▶ **Task material**:

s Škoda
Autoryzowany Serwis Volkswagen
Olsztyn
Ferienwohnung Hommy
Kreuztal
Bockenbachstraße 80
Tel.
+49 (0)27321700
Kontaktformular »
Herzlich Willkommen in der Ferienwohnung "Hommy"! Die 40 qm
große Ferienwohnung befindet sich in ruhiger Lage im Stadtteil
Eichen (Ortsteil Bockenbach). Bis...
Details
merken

---

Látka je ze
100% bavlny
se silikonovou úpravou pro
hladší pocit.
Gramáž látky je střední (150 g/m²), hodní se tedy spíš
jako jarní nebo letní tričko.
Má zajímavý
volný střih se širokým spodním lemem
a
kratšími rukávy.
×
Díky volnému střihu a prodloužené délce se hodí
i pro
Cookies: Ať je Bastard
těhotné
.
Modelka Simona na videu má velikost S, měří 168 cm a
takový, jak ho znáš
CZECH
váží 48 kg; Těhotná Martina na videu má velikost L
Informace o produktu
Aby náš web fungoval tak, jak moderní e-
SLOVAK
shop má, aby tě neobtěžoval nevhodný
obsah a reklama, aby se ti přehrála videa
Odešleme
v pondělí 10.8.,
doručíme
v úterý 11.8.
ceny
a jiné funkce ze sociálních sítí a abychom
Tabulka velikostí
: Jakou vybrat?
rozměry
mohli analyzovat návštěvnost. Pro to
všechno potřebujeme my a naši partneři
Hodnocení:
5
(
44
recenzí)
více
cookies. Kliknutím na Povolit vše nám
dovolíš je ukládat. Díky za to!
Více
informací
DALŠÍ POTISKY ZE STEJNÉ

▶ **Problem requirements**: Only lines holding the word "Ferienwohnung" are wanted; list them all from the material.

▶ **Solution below**:
Ferienwohnung Hommy
Herzlich Willkommen in der Ferienwohnung "Hommy"! Die 40 qm
große Ferienwohnung befindet sich in ruhiger Lage im Stadtteil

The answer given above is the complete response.